Le nozze tra Rut e Booz segnano il superamento di una barriera: la moabita non solo è una donna che risiede in Israele, che ha il diritto di spigolare, ma anche degna di vivere una maternità che la fa entrare a pieno titolo nella storia del popolo ebraico. Le nozze sono accompagnate da molteplici auguri di fecondità e sono seguite dalla nascita di un maschietto, Obed, che sarà il padre di Iesse e il nonno di Davide. Questo bambino non è solo il frutto di un’unione che restituisce dignità a una donna, Rut, così provata dal lutto, dalla vedovanza e dall’itineranza, ma rappresenta anche la fonte della guarigione di Noemi dalla sua amarezza perché, come dicono le donne, il bambino appare come «consolatore e sostegno della sua vecchiaia» (Rt 4,15). Questo evento che per Noemi rimette in circolo la vita è frutto della misericordia di sua nuora che viene descritta dalle altre donne come colei che ama sua suocera e che vale per lei «più di sette figli» (Rt 4,15).
Una delle madri del Messia
La grandezza di Rut non sta nelle armi della seduzione, ma nella potenza dei suoi atti di ḥesed (amore fedele), atti che contengono un elemento di grazia o generosità oltre il dovere morale, legale o familiare. Questa grandezza le permette di entrare a pieno titolo tra le madri del Messia (cf. Mt 1,5). In uno spazio dedicato agli uomini, come la genealogia, Matteo dà accesso alle donne e, oltre a Maria la madre di Gesù, menziona altre quattro donne: Tamar, che in modo poco ortodosso cerca di avere un figlio per far rispettare la legge del levirato; Racab, la prostituta di Gerico che dà asilo agli esploratori di Israele; Betsabea, moglie prima di Uria l’Hittita e poi di Davide che lo uccide per sposarla, e dalla quale nascerà Salomone; e Rut che, con totale dedizione e in spirito di grande solidarietà, mostra che il cuore della Legge è la prossimità. Maestra in umanità, questa straniera contribuisce all’edificazione del popolo d’Israele (come gli anziani avevano augurato a Booz, cf. Rt 4,11), ma anche del popolo della nuova alleanza. Suo figlio Obed sarà il nonno di Davide, re dalla cui discendenza proviene il Messia, che è il «Signore di tutti» (At 10,36)

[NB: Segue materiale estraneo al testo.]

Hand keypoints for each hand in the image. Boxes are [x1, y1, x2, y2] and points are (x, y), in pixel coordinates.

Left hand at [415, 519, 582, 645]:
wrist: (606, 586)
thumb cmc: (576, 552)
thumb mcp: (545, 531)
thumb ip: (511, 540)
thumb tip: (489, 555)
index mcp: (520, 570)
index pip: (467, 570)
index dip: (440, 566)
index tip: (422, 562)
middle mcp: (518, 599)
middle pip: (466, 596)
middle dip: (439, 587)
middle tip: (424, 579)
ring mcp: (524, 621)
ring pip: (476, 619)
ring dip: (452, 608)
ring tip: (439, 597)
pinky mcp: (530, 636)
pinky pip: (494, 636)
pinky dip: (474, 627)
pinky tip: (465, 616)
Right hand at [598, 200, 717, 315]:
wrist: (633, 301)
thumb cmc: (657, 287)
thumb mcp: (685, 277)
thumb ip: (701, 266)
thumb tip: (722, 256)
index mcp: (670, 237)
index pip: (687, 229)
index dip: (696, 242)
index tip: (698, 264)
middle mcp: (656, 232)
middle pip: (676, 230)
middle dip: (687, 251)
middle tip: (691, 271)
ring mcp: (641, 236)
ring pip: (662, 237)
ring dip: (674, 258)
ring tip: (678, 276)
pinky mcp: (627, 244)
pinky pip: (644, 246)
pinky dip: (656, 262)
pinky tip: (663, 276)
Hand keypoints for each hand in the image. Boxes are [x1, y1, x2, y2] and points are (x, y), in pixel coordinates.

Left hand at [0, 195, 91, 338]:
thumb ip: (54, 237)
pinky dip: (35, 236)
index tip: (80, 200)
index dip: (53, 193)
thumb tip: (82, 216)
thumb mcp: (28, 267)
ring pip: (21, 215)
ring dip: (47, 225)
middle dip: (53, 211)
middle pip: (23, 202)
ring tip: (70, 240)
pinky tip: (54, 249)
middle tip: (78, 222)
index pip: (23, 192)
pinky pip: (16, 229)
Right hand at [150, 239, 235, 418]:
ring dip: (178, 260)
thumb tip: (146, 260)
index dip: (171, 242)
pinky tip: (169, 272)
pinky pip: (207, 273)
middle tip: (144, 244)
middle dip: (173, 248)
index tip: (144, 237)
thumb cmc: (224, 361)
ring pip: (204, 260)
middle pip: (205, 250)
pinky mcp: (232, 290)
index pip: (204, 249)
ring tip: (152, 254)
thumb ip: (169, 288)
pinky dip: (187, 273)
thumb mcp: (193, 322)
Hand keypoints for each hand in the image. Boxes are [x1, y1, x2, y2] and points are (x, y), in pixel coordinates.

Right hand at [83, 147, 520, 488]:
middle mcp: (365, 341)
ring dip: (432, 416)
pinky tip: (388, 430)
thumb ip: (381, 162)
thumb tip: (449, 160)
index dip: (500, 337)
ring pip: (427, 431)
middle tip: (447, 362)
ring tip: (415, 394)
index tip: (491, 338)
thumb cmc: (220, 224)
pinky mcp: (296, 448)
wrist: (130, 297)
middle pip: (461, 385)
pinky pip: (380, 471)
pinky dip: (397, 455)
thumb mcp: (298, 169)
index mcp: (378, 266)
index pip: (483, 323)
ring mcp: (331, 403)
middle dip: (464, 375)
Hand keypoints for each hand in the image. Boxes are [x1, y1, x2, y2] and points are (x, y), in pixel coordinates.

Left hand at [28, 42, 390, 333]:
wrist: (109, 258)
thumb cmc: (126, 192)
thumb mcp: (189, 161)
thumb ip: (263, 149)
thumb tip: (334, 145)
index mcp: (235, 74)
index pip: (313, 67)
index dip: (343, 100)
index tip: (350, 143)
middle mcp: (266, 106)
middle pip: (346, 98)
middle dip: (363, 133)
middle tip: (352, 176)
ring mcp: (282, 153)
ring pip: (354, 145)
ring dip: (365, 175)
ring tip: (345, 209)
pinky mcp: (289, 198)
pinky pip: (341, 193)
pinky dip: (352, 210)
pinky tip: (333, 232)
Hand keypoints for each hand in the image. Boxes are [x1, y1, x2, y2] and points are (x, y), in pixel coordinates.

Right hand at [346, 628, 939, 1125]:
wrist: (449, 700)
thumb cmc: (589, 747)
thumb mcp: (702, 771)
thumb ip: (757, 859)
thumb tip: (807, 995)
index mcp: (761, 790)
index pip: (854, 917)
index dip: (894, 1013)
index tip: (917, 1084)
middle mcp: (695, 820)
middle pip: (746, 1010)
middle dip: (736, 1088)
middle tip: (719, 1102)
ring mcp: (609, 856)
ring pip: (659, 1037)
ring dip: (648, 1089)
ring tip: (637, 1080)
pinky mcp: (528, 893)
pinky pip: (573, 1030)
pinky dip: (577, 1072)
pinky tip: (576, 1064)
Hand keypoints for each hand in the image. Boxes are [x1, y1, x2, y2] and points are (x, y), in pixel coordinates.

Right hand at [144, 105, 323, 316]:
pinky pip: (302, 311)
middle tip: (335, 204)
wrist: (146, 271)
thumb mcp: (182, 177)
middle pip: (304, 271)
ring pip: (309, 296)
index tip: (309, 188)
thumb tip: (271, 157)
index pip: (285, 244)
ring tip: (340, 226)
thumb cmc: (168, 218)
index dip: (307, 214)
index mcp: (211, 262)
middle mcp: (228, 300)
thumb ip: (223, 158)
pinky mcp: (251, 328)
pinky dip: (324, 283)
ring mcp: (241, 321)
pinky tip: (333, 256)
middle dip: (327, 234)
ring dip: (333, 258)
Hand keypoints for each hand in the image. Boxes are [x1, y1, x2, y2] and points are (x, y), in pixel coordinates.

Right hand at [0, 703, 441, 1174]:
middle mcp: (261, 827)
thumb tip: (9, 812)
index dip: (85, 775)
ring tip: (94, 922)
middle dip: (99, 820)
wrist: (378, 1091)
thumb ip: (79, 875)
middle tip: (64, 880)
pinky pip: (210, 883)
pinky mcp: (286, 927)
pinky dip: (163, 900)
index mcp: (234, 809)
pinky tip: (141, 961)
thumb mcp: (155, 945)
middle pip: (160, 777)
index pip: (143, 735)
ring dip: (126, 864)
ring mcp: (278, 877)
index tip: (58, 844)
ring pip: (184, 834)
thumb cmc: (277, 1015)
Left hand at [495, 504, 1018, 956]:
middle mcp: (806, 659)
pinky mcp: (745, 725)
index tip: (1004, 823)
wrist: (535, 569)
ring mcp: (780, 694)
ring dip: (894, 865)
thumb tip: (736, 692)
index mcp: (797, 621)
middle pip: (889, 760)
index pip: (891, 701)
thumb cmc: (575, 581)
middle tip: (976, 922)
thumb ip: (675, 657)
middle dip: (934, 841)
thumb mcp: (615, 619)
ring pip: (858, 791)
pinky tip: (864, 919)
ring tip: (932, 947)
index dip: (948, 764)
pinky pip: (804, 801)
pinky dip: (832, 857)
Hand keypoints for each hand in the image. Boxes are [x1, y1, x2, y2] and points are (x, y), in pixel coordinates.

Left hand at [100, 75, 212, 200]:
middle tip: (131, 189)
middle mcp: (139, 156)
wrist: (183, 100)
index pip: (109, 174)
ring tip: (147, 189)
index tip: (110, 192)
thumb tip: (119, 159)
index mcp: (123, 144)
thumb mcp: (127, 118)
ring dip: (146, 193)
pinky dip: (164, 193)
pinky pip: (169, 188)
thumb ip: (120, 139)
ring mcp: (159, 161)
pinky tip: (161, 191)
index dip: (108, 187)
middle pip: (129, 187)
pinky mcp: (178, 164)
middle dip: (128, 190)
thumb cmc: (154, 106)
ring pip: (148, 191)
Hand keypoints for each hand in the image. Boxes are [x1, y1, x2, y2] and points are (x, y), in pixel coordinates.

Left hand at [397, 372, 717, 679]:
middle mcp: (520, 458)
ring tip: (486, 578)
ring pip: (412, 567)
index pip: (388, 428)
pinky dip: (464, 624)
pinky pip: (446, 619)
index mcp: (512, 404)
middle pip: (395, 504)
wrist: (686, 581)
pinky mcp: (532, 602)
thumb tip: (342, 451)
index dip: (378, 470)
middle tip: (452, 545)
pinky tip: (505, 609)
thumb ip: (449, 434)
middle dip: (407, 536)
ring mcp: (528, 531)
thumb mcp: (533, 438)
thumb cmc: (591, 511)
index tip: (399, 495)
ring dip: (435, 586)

Rut ci insegna a guardare alla storia con ampiezza e ci insegna l’arte della custodia delle persone che ci sono accanto, andando al di là delle rassegnazione e delle paure con la forza della fedeltà. Sapremo anche noi, nei nostri contesti multietnici, tessere alleanze fedeli perché la trama della storia si rafforzi grazie a un nuovo fermento di solidarietà e prossimità?